== Segment start ==

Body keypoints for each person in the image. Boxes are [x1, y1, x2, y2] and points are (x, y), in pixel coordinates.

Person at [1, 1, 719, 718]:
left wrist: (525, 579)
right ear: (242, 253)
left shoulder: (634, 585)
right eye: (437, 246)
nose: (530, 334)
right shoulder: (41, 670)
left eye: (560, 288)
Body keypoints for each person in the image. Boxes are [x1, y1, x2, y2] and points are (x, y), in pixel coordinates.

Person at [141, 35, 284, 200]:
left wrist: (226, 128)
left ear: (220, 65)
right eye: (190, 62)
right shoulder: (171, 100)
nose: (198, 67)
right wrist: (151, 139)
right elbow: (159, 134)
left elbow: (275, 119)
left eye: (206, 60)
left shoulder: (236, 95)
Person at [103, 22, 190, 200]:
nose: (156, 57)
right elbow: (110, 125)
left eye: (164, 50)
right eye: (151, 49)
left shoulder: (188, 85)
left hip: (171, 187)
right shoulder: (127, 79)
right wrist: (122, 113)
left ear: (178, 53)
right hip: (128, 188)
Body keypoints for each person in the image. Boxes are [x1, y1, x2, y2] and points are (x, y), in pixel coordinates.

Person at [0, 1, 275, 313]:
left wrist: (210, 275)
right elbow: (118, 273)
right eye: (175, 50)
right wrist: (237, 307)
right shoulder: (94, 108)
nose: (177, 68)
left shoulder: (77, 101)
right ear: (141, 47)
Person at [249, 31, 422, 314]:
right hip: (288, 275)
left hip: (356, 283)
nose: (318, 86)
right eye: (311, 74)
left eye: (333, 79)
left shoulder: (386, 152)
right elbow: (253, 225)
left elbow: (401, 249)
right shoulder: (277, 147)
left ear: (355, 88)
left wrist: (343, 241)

== Segment end ==
== Segment start ==

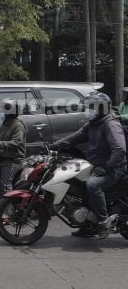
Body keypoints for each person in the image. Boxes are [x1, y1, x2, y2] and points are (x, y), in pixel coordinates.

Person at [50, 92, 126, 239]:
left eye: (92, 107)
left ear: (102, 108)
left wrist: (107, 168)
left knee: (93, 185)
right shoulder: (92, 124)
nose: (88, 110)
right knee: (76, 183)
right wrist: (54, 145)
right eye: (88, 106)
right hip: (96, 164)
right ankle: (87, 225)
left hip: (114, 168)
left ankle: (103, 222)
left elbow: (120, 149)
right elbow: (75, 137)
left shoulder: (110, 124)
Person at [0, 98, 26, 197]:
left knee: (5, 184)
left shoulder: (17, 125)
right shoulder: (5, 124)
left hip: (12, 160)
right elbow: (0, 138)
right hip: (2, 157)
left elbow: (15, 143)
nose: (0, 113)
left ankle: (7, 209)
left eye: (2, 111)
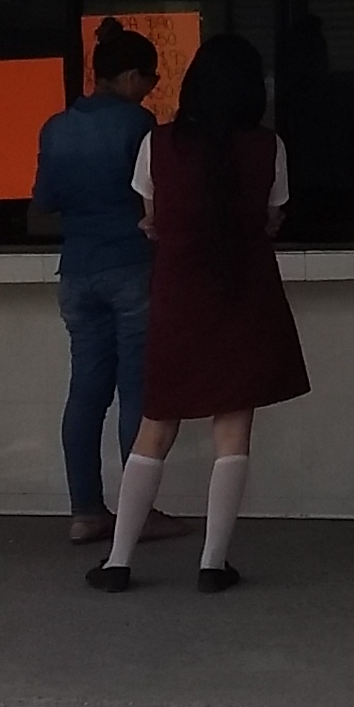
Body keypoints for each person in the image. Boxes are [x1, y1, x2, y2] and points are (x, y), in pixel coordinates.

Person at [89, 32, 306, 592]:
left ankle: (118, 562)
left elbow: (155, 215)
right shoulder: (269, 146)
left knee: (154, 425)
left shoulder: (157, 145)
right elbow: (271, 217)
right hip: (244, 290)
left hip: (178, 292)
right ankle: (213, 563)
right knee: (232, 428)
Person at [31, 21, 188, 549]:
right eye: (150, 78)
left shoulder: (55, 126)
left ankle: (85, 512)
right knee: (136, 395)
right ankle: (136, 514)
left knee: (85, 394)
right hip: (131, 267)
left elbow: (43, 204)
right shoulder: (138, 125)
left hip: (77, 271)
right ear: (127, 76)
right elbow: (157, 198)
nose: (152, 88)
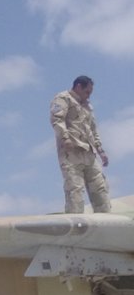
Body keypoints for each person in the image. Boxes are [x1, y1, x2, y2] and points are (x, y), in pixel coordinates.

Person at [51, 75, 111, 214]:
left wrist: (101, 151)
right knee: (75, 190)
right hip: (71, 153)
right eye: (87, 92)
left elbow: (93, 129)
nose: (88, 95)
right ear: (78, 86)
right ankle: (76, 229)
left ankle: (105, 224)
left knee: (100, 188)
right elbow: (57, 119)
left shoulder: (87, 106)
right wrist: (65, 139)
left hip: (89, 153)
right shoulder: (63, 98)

== Segment end ==
== Segment start ==

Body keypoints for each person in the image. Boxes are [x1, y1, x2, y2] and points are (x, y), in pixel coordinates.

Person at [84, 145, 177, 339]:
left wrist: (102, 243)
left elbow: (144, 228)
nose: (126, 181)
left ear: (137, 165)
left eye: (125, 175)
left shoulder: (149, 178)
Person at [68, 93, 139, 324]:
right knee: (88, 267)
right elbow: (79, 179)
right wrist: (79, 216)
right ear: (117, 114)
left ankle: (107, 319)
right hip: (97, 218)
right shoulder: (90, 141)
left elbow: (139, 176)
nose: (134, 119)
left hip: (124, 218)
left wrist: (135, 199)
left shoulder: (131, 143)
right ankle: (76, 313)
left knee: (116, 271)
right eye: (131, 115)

== Segment end ==

(Task goal)
A verbatim reproduction is expected: starting at the line above that has "right shoulder: (92, 124)", ending at the line that has "right knee: (232, 428)", both included, and with no pictures and no other lines.

(Exercise output)
right shoulder: (92, 124)
nose: (88, 110)
right knee: (76, 183)
right wrist: (54, 145)
right eye: (88, 106)
right hip: (96, 164)
right ankle: (87, 225)
left hip: (114, 168)
left ankle: (103, 222)
left elbow: (120, 149)
right elbow: (75, 137)
left shoulder: (110, 124)
Person at [0, 98, 26, 197]:
left knee: (5, 184)
left shoulder: (17, 125)
right shoulder: (5, 124)
left hip: (12, 160)
right elbow: (0, 138)
right hip: (2, 157)
left elbow: (15, 143)
nose: (0, 113)
left ankle: (7, 209)
left eye: (2, 111)
Body keypoints for each person in the image. Boxes are [x1, y1, x2, y2] and points are (x, y), in pixel coordinates.

Person at [89, 32, 306, 592]:
left ankle: (118, 562)
left elbow: (155, 215)
right shoulder: (269, 146)
left knee: (154, 425)
left shoulder: (157, 145)
right elbow: (271, 217)
right hip: (244, 290)
left hip: (178, 292)
right ankle: (213, 563)
right knee: (232, 428)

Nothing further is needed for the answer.